- Your task:
Which lines in the records below contain the word "information" with matching case? Pull out each of those lines in full.

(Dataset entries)
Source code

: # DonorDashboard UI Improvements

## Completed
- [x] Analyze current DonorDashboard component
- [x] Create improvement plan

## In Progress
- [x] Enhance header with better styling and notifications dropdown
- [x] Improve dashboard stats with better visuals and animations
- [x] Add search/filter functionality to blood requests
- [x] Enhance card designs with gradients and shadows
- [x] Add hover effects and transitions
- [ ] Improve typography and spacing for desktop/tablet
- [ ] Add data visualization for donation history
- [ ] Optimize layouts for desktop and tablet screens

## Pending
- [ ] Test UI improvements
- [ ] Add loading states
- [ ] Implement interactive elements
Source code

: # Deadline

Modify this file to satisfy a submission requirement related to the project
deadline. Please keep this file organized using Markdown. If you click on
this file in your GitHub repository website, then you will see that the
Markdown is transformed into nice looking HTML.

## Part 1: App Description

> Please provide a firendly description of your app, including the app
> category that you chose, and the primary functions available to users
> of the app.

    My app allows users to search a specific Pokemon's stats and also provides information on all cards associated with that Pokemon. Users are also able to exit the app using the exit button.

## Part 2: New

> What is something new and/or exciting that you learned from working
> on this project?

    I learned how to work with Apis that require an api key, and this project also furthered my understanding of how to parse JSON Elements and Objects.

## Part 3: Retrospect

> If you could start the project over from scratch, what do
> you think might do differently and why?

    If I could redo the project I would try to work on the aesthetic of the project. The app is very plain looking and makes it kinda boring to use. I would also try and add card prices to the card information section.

- Response to the exercise:
    My app allows users to search a specific Pokemon's stats and also provides information on all cards associated with that Pokemon. Users are also able to exit the app using the exit button.
    If I could redo the project I would try to work on the aesthetic of the project. The app is very plain looking and makes it kinda boring to use. I would also try and add card prices to the card information section.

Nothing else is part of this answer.